Направляясь к своему столику, он едва не столкнулся с Ашенбахом, скромно потупился перед седовласым высоколобым человеком, тотчас же по милому своему обыкновению мягким взором посмотрел ему прямо в глаза и прошел мимо. «Прощай, Тадзио! Недолго я тебя видел!» — подумал Ашенбах. Как ни странно, он даже проговорил эти слова, неслышно шевеля губами, добавил: «Будь благословен!» — и стал собираться в дорогу. Он роздал чаевые, простился с тихим маленьким администратором во французском сюртуке и, как пришел пешком, так и ушел из отеля, сопровождаемый коридорным, который нес его чемоданы, ушел по белым цветом цветущей аллее, пересекающей остров, которая привела его прямо к пароходной пристани. Он купил билет, сел на место — и то, что за сим последовало, был крестный путь, горестное странствие по глубинам раскаяния.

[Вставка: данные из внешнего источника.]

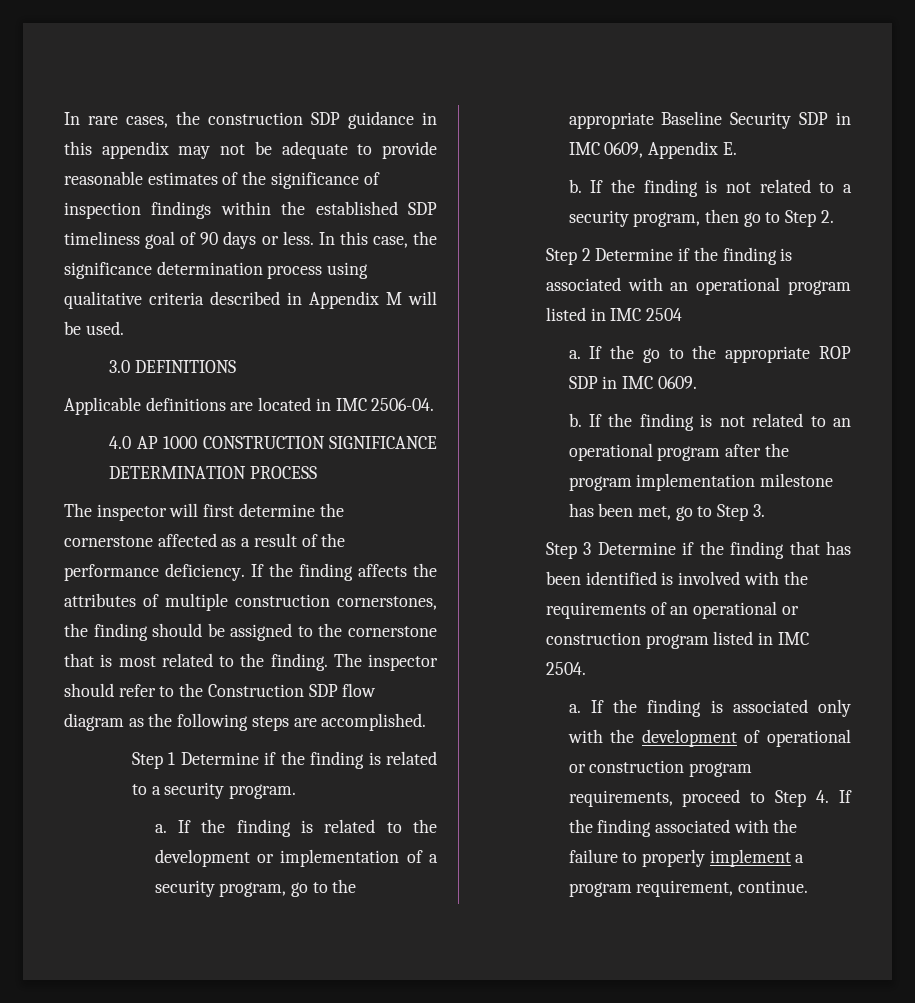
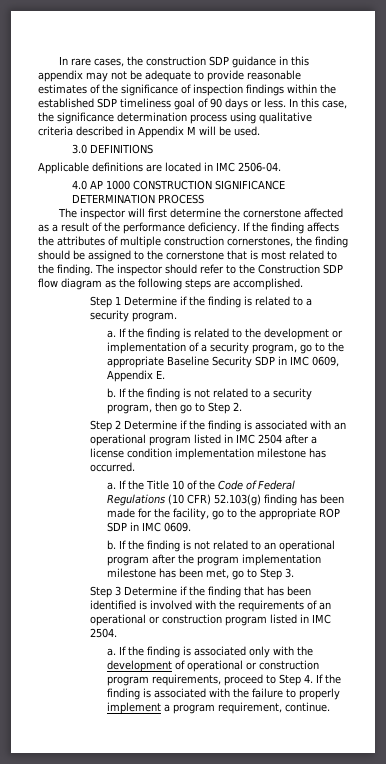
[568,345,635,359] // a. If the -> [284,434,317,444] [89,448,326,460] [89,462,135,472] [106,480,295,490] [106,494,344,506] [106,508,209,520] after a license condition implementation milestone has occurred. // a. If the Title 10 of the Code of Federal Regulations (10 CFR) 52.103(g) finding has been made for the facility,
(652, 828) none -> [142,688,151,698] is

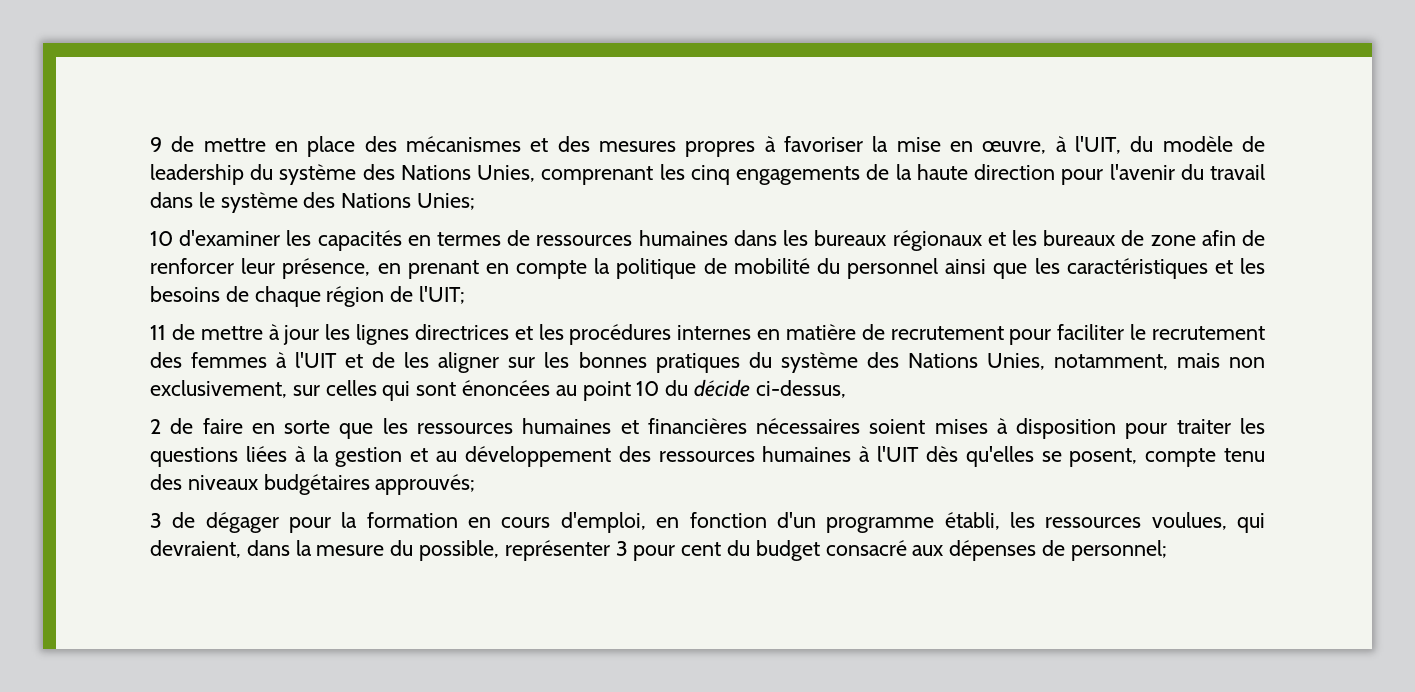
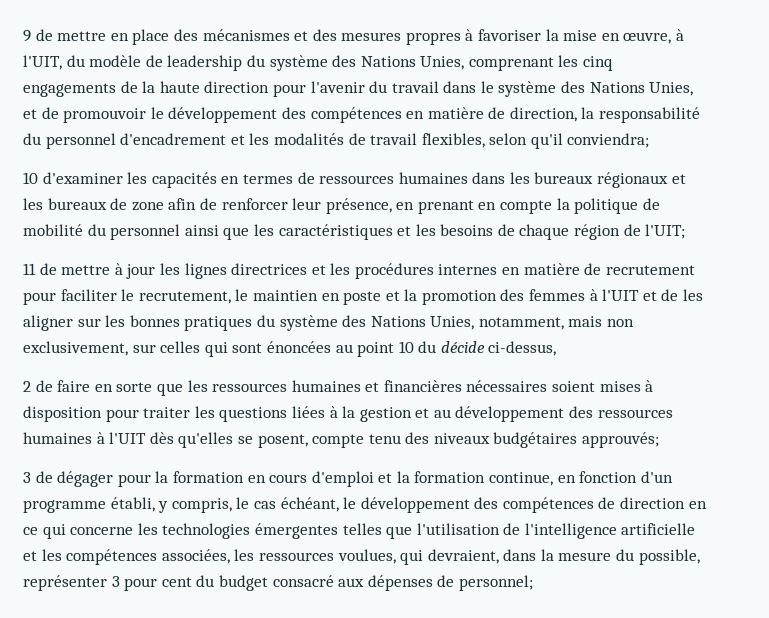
[417,193,476,210] Unies; -> [649,82,694,96] [23,107,701,123] [23,133,650,149] Unies, et de promouvoir le développement des compétences en matière de direction, la responsabilité du personnel d'encadrement et les modalités de travail flexibles, selon qu'il conviendra;
[1152,326,1266,340] recrutement -> [138,289,497,305] recrutement, le maintien en poste et la promotion
[560,512,646,533] d'emploi, -> [311,471,554,487] d'emploi et la formation continue,
(1000, 521) none -> [158,497,707,513] [23,523,696,539] [23,549,230,565] y compris, le cas échéant, le développement des compétences de direction en ce qui concerne les technologies émergentes telles que l'utilisation de l'intelligence artificielle et les compétences associées,

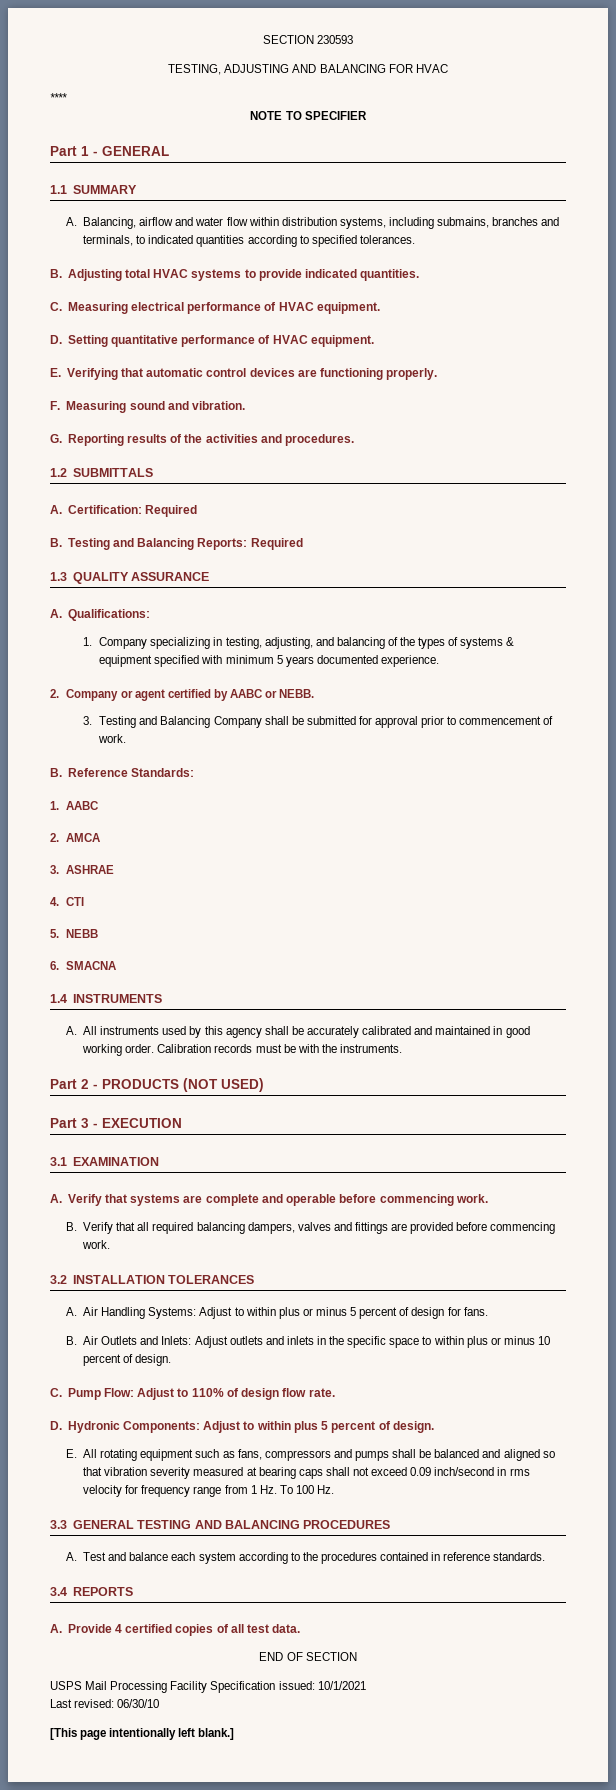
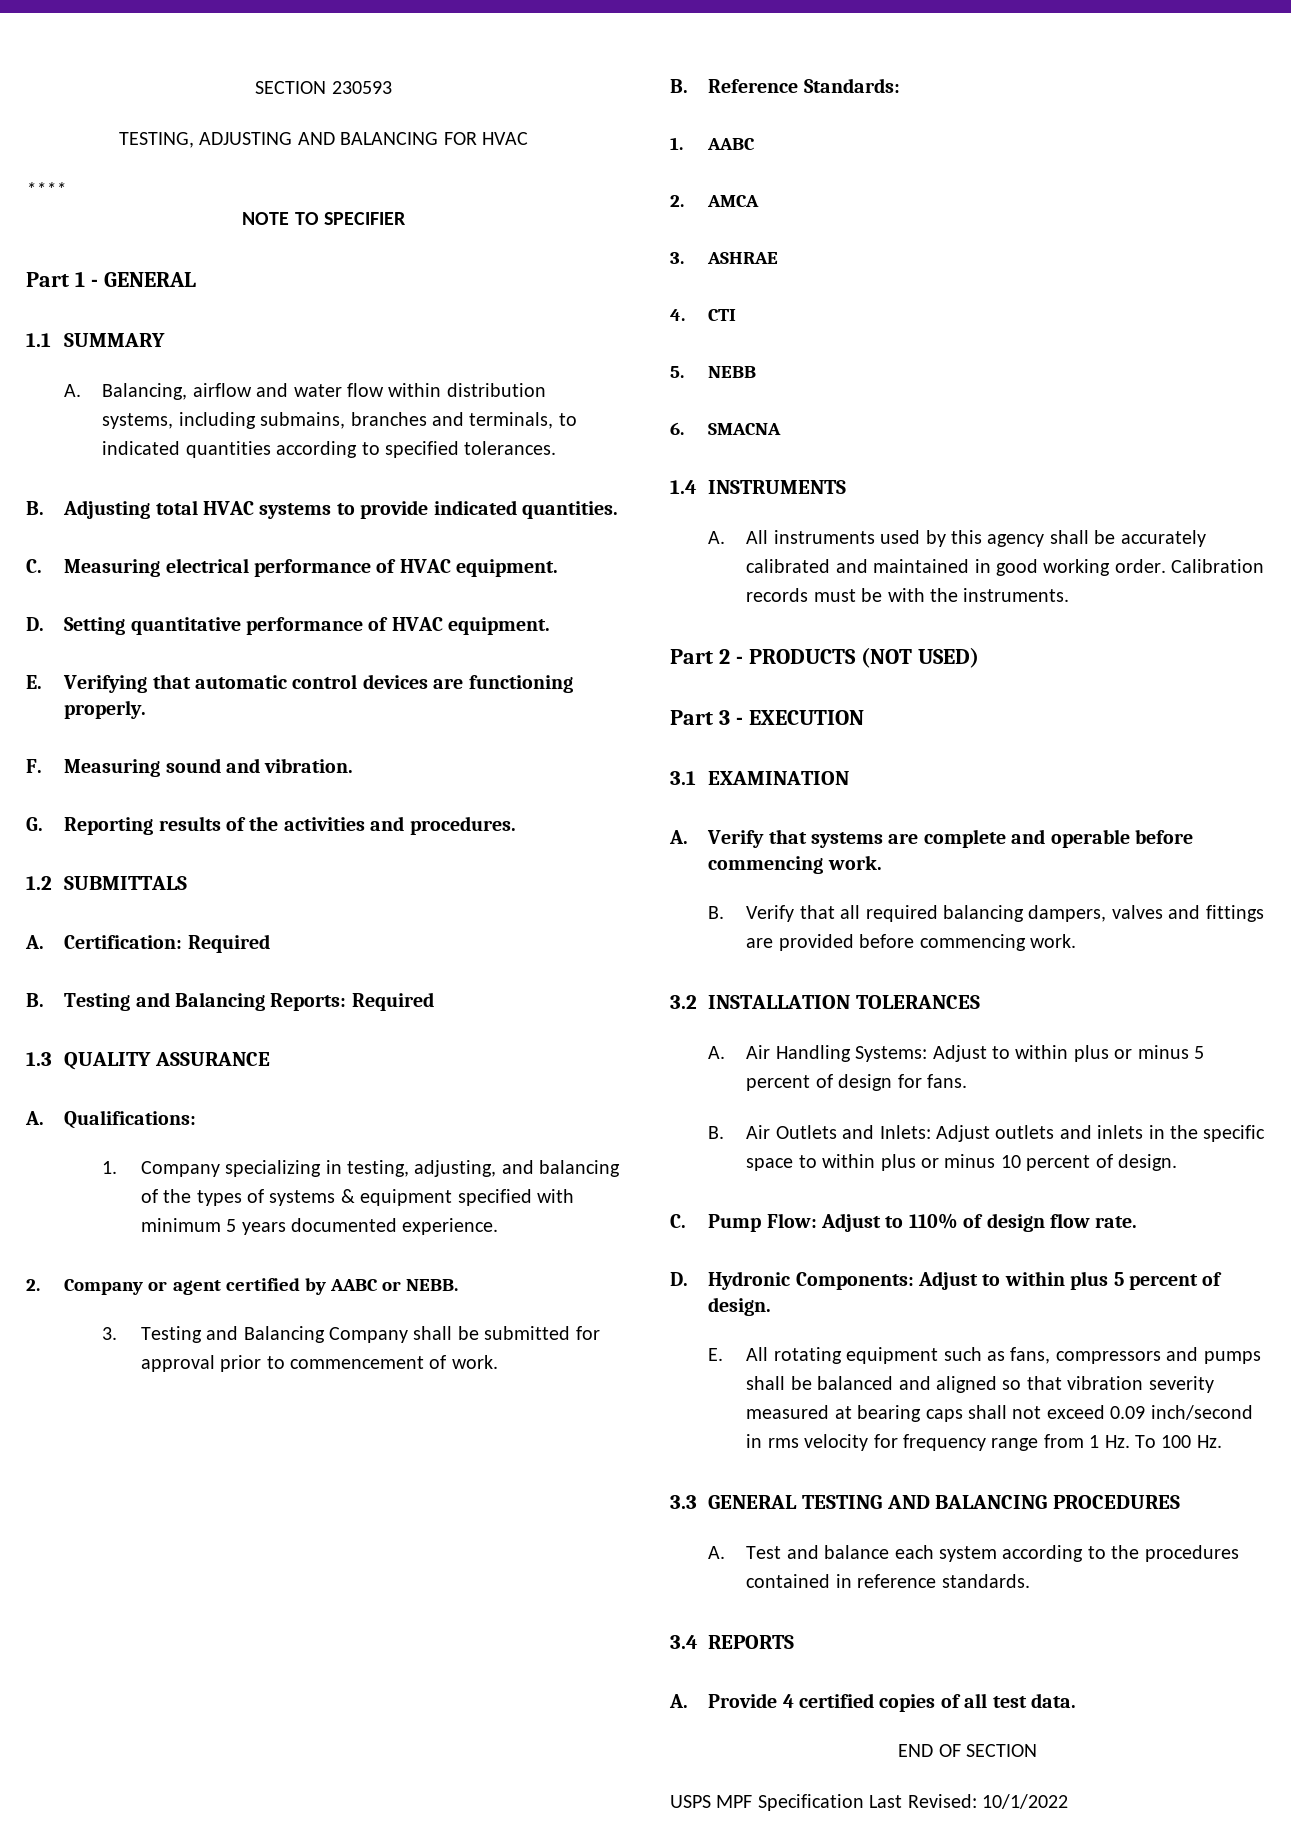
[85,1681,366,1693] [50,1699,160,1708] [50,1728,235,1740] Mail Processing Facility Specification issued: 10/1/2021 // Last revised: 06/30/10 // [This page intentionally left blank.] -> [716,1794,1068,1811] MPF Specification Last Revised: 10/1/2022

Пароходик бежал по знакомой дороге через лагуну, мимо площади Св. Марка, вверх по Канале Гранде. Ашенбах сидел на круглой скамейке на носу парохода, опершись о поручни и рукой защищая глаза от света. Общественные сады остались позади, еще раз возникла Пьяцетта в своей царственной прелести и тут же скрылась из глаз, потянулся долгий ряд дворцов, а когда водная дорога повернула, показалась мраморная арка Риальто, великолепная и стремительная. Ашенбах смотрел, и сердце его разрывалось. Атмосферу города, отдававший гнилью запах моря и болота, который гнал его отсюда, он теперь вдыхал медленно, с нежностью и болью. Возможно ли, что он не знал, не думал о том, как близко все это его сердцу? То, что сегодня утром было легким сожалением, известной неуверенностью в том, что он поступает правильно, теперь обернулось унынием, подлинной болью, такой душевной тоской, что слезы набегали у него на глаза и он все корил себя за то, что никак этой тоски не предвидел. Тяжкой, минутами просто непереносимой, казалась ему мысль, что он никогда больше не увидит Венеции, что это прощание навеки. Вот уже второй раз этот город делает его больным, второй раз он вынужден очертя голову бежать из него и, значит, впредь должен будет к нему относиться как к чему-то запретному, недозволенному и непосильному, о чем даже и мечтать не стоит. Более того, он чувствовал, что, если уедет теперь, стыд и упрямство уже не позволят ему возвратиться в любимый город, перед которым он дважды оказался физически несостоятельным, и этот разрыв между душевным влечением и телесной возможностью вдруг показался стареющему человеку таким тяжким и важным, а физическое поражение столь постыдным и недопустимым, что он никак не мог понять легкомысленного безволия, которое вчера помогло ему без серьезной борьбы принять и признать это поражение.